Schritt 2: Privilege Escalation – Mit einem MCP-Loopback-Exploit (CVE-2026-44118) können Angreifer die Besitzverifikation manipulieren und sich auf Owner-Level hochstufen. Dies verschafft ihnen Zugriff auf kritische Verwaltungsfunktionen wie Konfiguration und Orchestrierung.
Schritt 3: Persistente Kontrolle – Eine zweite Race Condition (CVE-2026-44112, CVSS 9.6) ermöglicht das Schreiben von Daten außerhalb der Sandbox-Grenze, wodurch Backdoors und dauerhafte Systempräsenz installiert werden können.
Besonders tückisch: Jeder Schritt sieht für traditionelle Sicherheitssysteme wie normales Agent-Verhalten aus, was die Detektion erheblich erschwert. Angreifer können Umgebungsvariablen, API-Token, Anmeldedaten, Konfigurationsdateien, Quellcode und sogar Gesprächsverlauf des KI-Agenten kompromittieren.
Die Angriffsvektor sind vielfältig: Prompt-Injektionen, bösartige Plugins oder manipulierte externe Eingaben können die Angriffskette auslösen. Besonders kritisch ist, dass viele dieser KI-Agenten breiten Zugriff auf interne Systeme und sensitive Daten haben – ideal für Angreifer.

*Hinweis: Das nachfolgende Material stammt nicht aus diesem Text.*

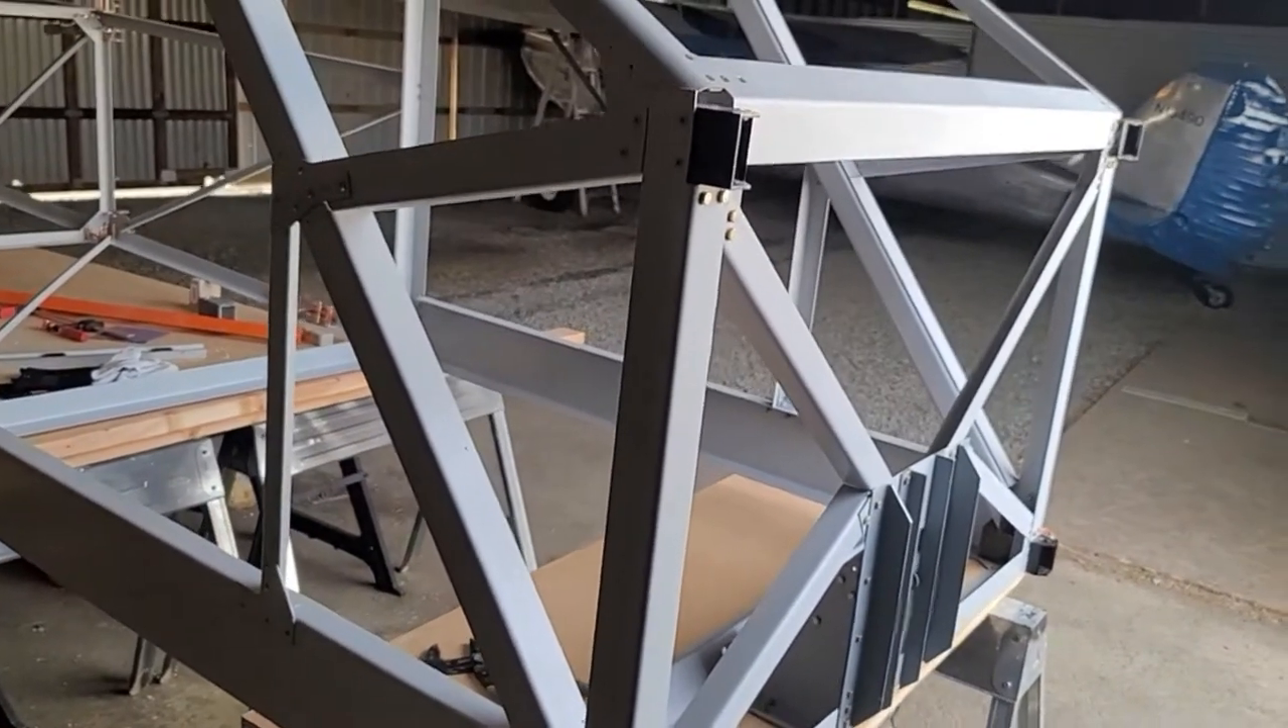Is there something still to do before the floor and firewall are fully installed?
Yes.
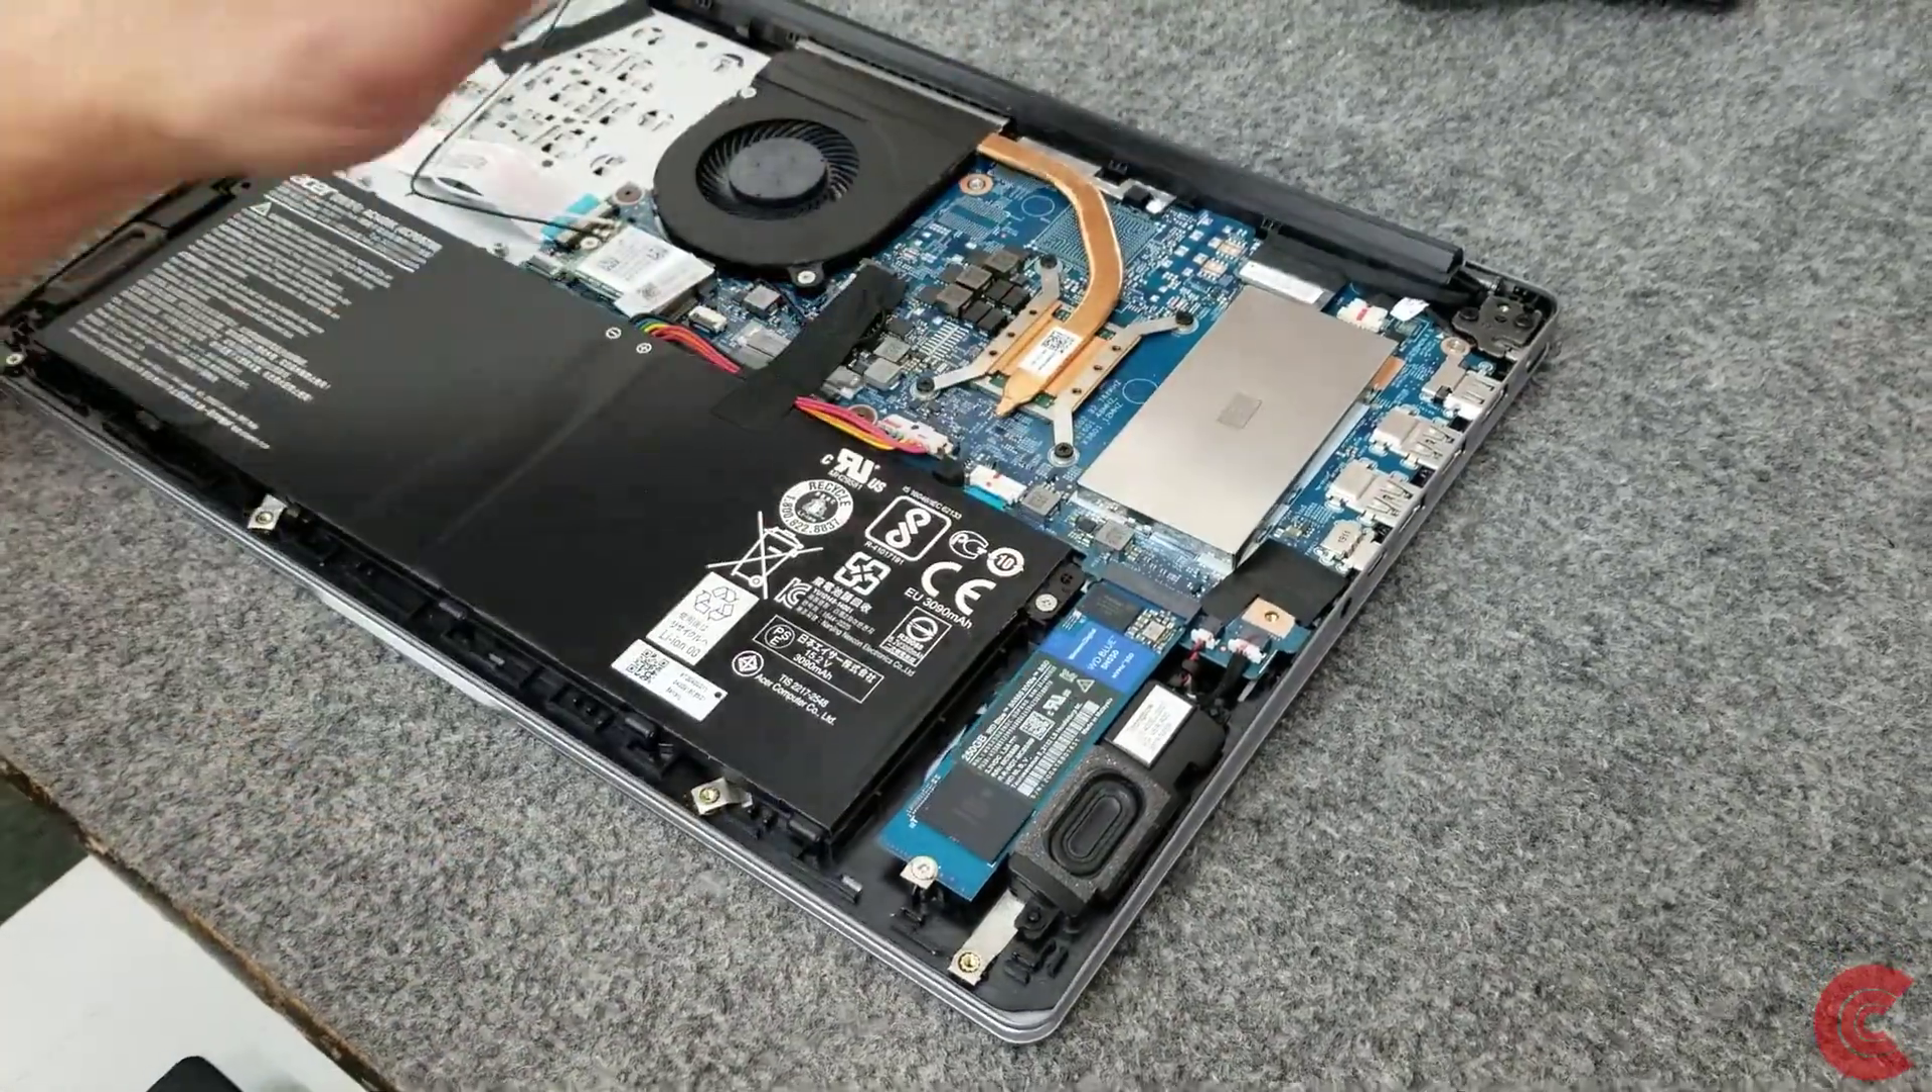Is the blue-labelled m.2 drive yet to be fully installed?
No.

Reaktion und Implikationen
Cyera informierte die OpenClaw-Maintainer am 22. April, Patches folgten bereits am nächsten Tag. Dies zeigt eine vorbildliche Incident-Response. Dennoch: Nicht alle 60.000 Instanzen dürften sofort aktualisiert sein – und das stellt für deutsche Organisationen, die solche Agenten nutzen, ein unmittelbares Risiko dar.
Für Unternehmen mit Datenschutzverpflichtungen nach DSGVO ist die mögliche Offenlegung personenbezogener Daten besonders relevant: Eine erfolgreiche Kompromittierung könnte Meldepflichten an Aufsichtsbehörden und Betroffene auslösen sowie empfindliche Bußgelder bis 4% des Jahresumsatzes nach sich ziehen.
Die Claw Chain unterstreicht eine tiefere Erkenntnis: Sicherheit in der KI-Ära erfordert nicht nur die Behebung einzelner Bugs, sondern auch architektektisches Sicherheits-Design und kontinuierliche Überwachung von Agenten-Verhalten.